_What the exercise asks_: Every line from the one with "Suppose first that" to the one with "y<sup>1</sup> = y<sup>*</sup>", including those two, is to be copied exactly; all other lines of the entries below are left out.

_Supplied information_:
--- START ---

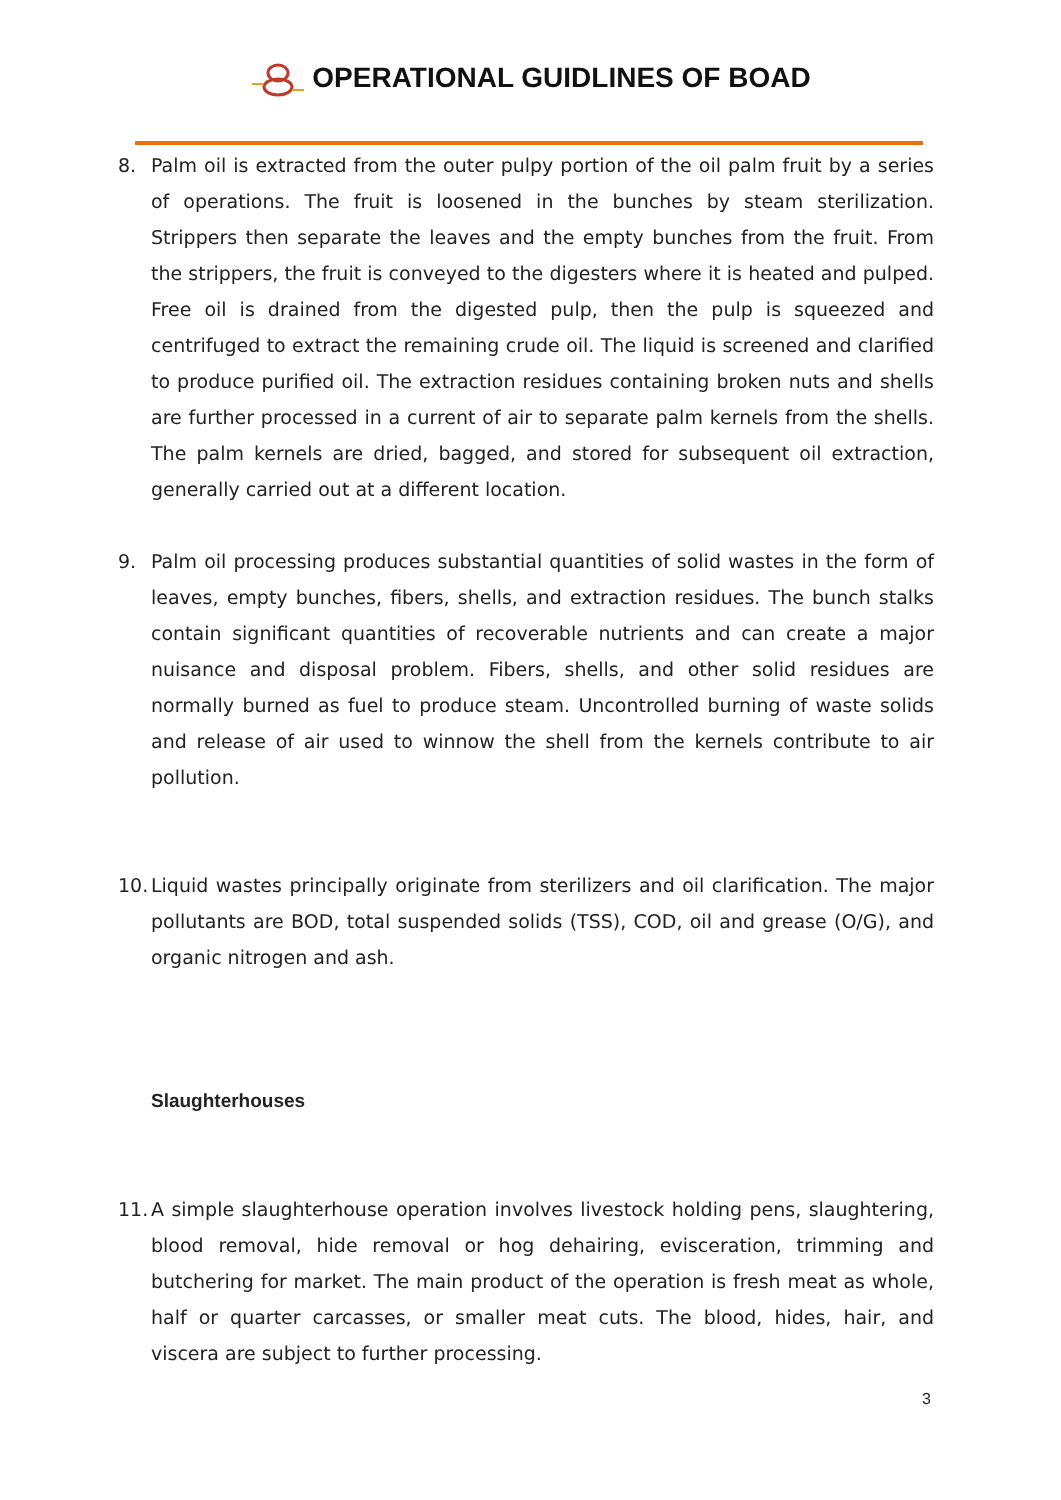OPERATIONAL GUIDLINES OF BOAD
8. Palm oil is extracted from the outer pulpy portion of the oil palm fruit by a series of operations. The fruit is loosened in the bunches by steam sterilization. Strippers then separate the leaves and the empty bunches from the fruit. From the strippers, the fruit is conveyed to the digesters where it is heated and pulped. Free oil is drained from the digested pulp, then the pulp is squeezed and centrifuged to extract the remaining crude oil. The liquid is screened and clarified to produce purified oil. The extraction residues containing broken nuts and shells are further processed in a current of air to separate palm kernels from the shells. The palm kernels are dried, bagged, and stored for subsequent oil extraction, generally carried out at a different location.
9. Palm oil processing produces substantial quantities of solid wastes in the form of leaves, empty bunches, fibers, shells, and extraction residues. The bunch stalks contain significant quantities of recoverable nutrients and can create a major nuisance and disposal problem. Fibers, shells, and other solid residues are normally burned as fuel to produce steam. Uncontrolled burning of waste solids and release of air used to winnow the shell from the kernels contribute to air pollution.
10.
Liquid wastes principally originate from sterilizers and oil clarification. The major pollutants are BOD, total suspended solids (TSS), COD, oil and grease (O/G), and organic nitrogen and ash.
Slaughterhouses
11.
A simple slaughterhouse operation involves livestock holding pens, slaughtering, blood removal, hide removal or hog dehairing, evisceration, trimming and butchering for market. The main product of the operation is fresh meat as whole, half or quarter carcasses, or smaller meat cuts. The blood, hides, hair, and viscera are subject to further processing.
3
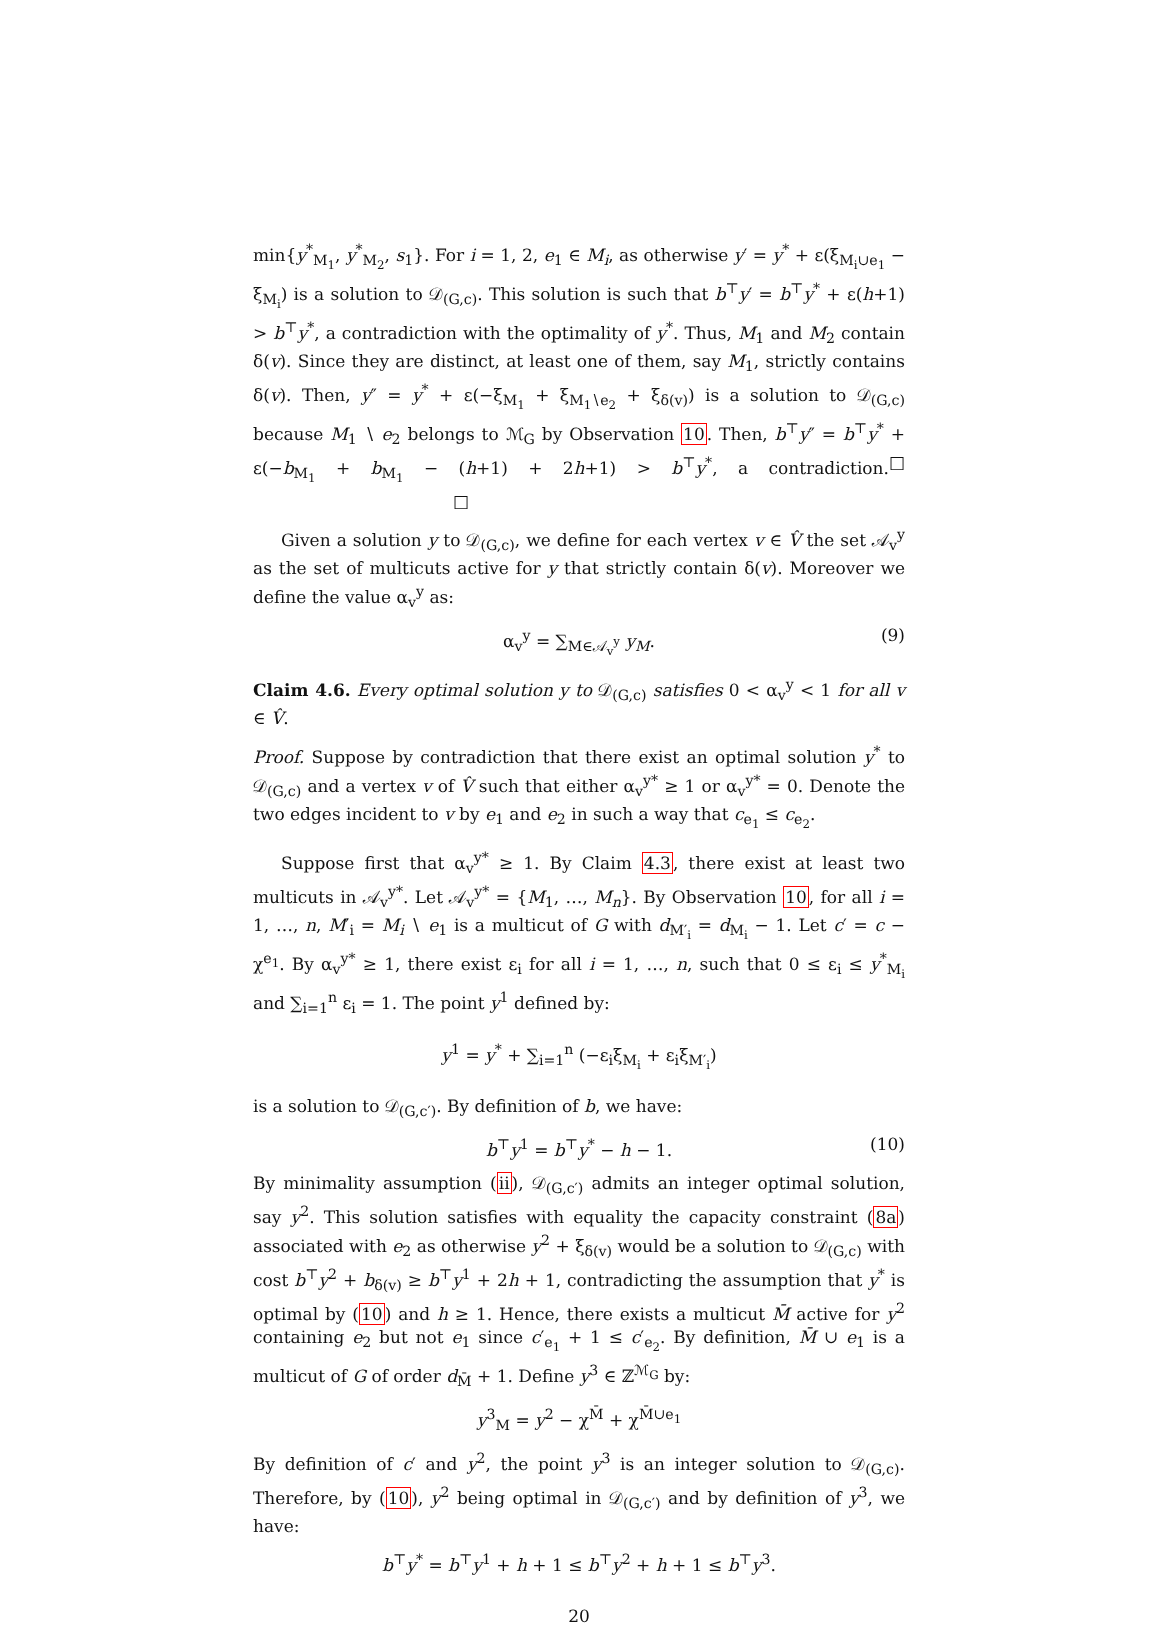min{y<sup>*</sup><sub>M<sub>1</sub></sub>, y<sup>*</sup><sub>M<sub>2</sub></sub>, s<sub>1</sub>}. For i = 1, 2, e<sub>1</sub> ∈ M<sub>i</sub>, as otherwise y′ = y<sup>*</sup> + ε(ξ<sub>M<sub>i</sub>∪e<sub>1</sub></sub> − ξ<sub>M<sub>i</sub></sub>) is a solution to 𝒟<sub>(G,c)</sub>. This solution is such that b<sup>⊤</sup>y′ = b<sup>⊤</sup>y<sup>*</sup> + ε(h+1) > b<sup>⊤</sup>y<sup>*</sup>, a contradiction with the optimality of y<sup>*</sup>. Thus, M<sub>1</sub> and M<sub>2</sub> contain δ(v). Since they are distinct, at least one of them, say M<sub>1</sub>, strictly contains δ(v). Then, y″ = y<sup>*</sup> + ε(−ξ<sub>M<sub>1</sub></sub> + ξ<sub>M<sub>1</sub>∖e<sub>2</sub></sub> + ξ<sub>δ(v)</sub>) is a solution to 𝒟<sub>(G,c)</sub> because M<sub>1</sub> ∖ e<sub>2</sub> belongs to ℳ<sub>G</sub> by Observation 10. Then, b<sup>⊤</sup>y″ = b<sup>⊤</sup>y<sup>*</sup> + ε(−b<sub>M<sub>1</sub></sub> + b<sub>M<sub>1</sub></sub> − (h+1) + 2h+1) > b<sup>⊤</sup>y<sup>*</sup>, a contradiction. □ □
Given a solution y to 𝒟<sub>(G,c)</sub>, we define for each vertex v ∈ V̂ the set 𝒜<sub>v</sub><sup>y</sup> as the set of multicuts active for y that strictly contain δ(v). Moreover we define the value α<sub>v</sub><sup>y</sup> as:
α<sub>v</sub><sup>y</sup> = ∑<sub>M∈𝒜<sub>v</sub><sup>y</sup></sub> y<sub>M</sub>. (9)
Claim 4.6. Every optimal solution y to 𝒟<sub>(G,c)</sub> satisfies 0 < α<sub>v</sub><sup>y</sup> < 1 for all v ∈ V̂.
Proof. Suppose by contradiction that there exist an optimal solution y<sup>*</sup> to 𝒟<sub>(G,c)</sub> and a vertex v of V̂ such that either α<sub>v</sub><sup>y*</sup> ≥ 1 or α<sub>v</sub><sup>y*</sup> = 0. Denote the two edges incident to v by e<sub>1</sub> and e<sub>2</sub> in such a way that c<sub>e<sub>1</sub></sub> ≤ c<sub>e<sub>2</sub></sub>.
Suppose first that α<sub>v</sub><sup>y*</sup> ≥ 1. By Claim 4.3, there exist at least two multicuts in 𝒜<sub>v</sub><sup>y*</sup>. Let 𝒜<sub>v</sub><sup>y*</sup> = {M<sub>1</sub>, …, M<sub>n</sub>}. By Observation 10, for all i = 1, …, n, M′<sub>i</sub> = M<sub>i</sub> ∖ e<sub>1</sub> is a multicut of G with d<sub>M′<sub>i</sub></sub> = d<sub>M<sub>i</sub></sub> − 1. Let c′ = c − χ<sup>e<sub>1</sub></sup>. By α<sub>v</sub><sup>y*</sup> ≥ 1, there exist ε<sub>i</sub> for all i = 1, …, n, such that 0 ≤ ε<sub>i</sub> ≤ y<sup>*</sup><sub>M<sub>i</sub></sub> and ∑<sub>i=1</sub><sup>n</sup> ε<sub>i</sub> = 1. The point y<sup>1</sup> defined by:
y<sup>1</sup> = y<sup>*</sup> + ∑<sub>i=1</sub><sup>n</sup> (−ε<sub>i</sub>ξ<sub>M<sub>i</sub></sub> + ε<sub>i</sub>ξ<sub>M′<sub>i</sub></sub>)
is a solution to 𝒟<sub>(G,c′)</sub>. By definition of b, we have:
b<sup>⊤</sup>y<sup>1</sup> = b<sup>⊤</sup>y<sup>*</sup> − h − 1. (10)
By minimality assumption (ii), 𝒟<sub>(G,c′)</sub> admits an integer optimal solution, say y<sup>2</sup>. This solution satisfies with equality the capacity constraint (8a) associated with e<sub>2</sub> as otherwise y<sup>2</sup> + ξ<sub>δ(v)</sub> would be a solution to 𝒟<sub>(G,c)</sub> with cost b<sup>⊤</sup>y<sup>2</sup> + b<sub>δ(v)</sub> ≥ b<sup>⊤</sup>y<sup>1</sup> + 2h + 1, contradicting the assumption that y<sup>*</sup> is optimal by (10) and h ≥ 1. Hence, there exists a multicut M̄ active for y<sup>2</sup> containing e<sub>2</sub> but not e<sub>1</sub> since c′<sub>e<sub>1</sub></sub> + 1 ≤ c′<sub>e<sub>2</sub></sub>. By definition, M̄ ∪ e<sub>1</sub> is a multicut of G of order d<sub>M̄</sub> + 1. Define y<sup>3</sup> ∈ ℤ<sup>ℳ<sub>G</sub></sup> by:
y<sup>3</sup><sub>M</sub> = y<sup>2</sup> − χ<sup>M̄</sup> + χ<sup>M̄∪e<sub>1</sub></sup>
By definition of c′ and y<sup>2</sup>, the point y<sup>3</sup> is an integer solution to 𝒟<sub>(G,c)</sub>. Therefore, by (10), y<sup>2</sup> being optimal in 𝒟<sub>(G,c′)</sub> and by definition of y<sup>3</sup>, we have:
b<sup>⊤</sup>y<sup>*</sup> = b<sup>⊤</sup>y<sup>1</sup> + h + 1 ≤ b<sup>⊤</sup>y<sup>2</sup> + h + 1 ≤ b<sup>⊤</sup>y<sup>3</sup>.
20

--- END ---

_Result for this exercise_:
Suppose first that α<sub>v</sub><sup>y*</sup> ≥ 1. By Claim 4.3, there exist at least two multicuts in 𝒜<sub>v</sub><sup>y*</sup>. Let 𝒜<sub>v</sub><sup>y*</sup> = {M<sub>1</sub>, …, M<sub>n</sub>}. By Observation 10, for all i = 1, …, n, M′<sub>i</sub> = M<sub>i</sub> ∖ e<sub>1</sub> is a multicut of G with d<sub>M′<sub>i</sub></sub> = d<sub>M<sub>i</sub></sub> − 1. Let c′ = c − χ<sup>e<sub>1</sub></sup>. By α<sub>v</sub><sup>y*</sup> ≥ 1, there exist ε<sub>i</sub> for all i = 1, …, n, such that 0 ≤ ε<sub>i</sub> ≤ y<sup>*</sup><sub>M<sub>i</sub></sub> and ∑<sub>i=1</sub><sup>n</sup> ε<sub>i</sub> = 1. The point y<sup>1</sup> defined by:
y<sup>1</sup> = y<sup>*</sup> + ∑<sub>i=1</sub><sup>n</sup> (−ε<sub>i</sub>ξ<sub>M<sub>i</sub></sub> + ε<sub>i</sub>ξ<sub>M′<sub>i</sub></sub>)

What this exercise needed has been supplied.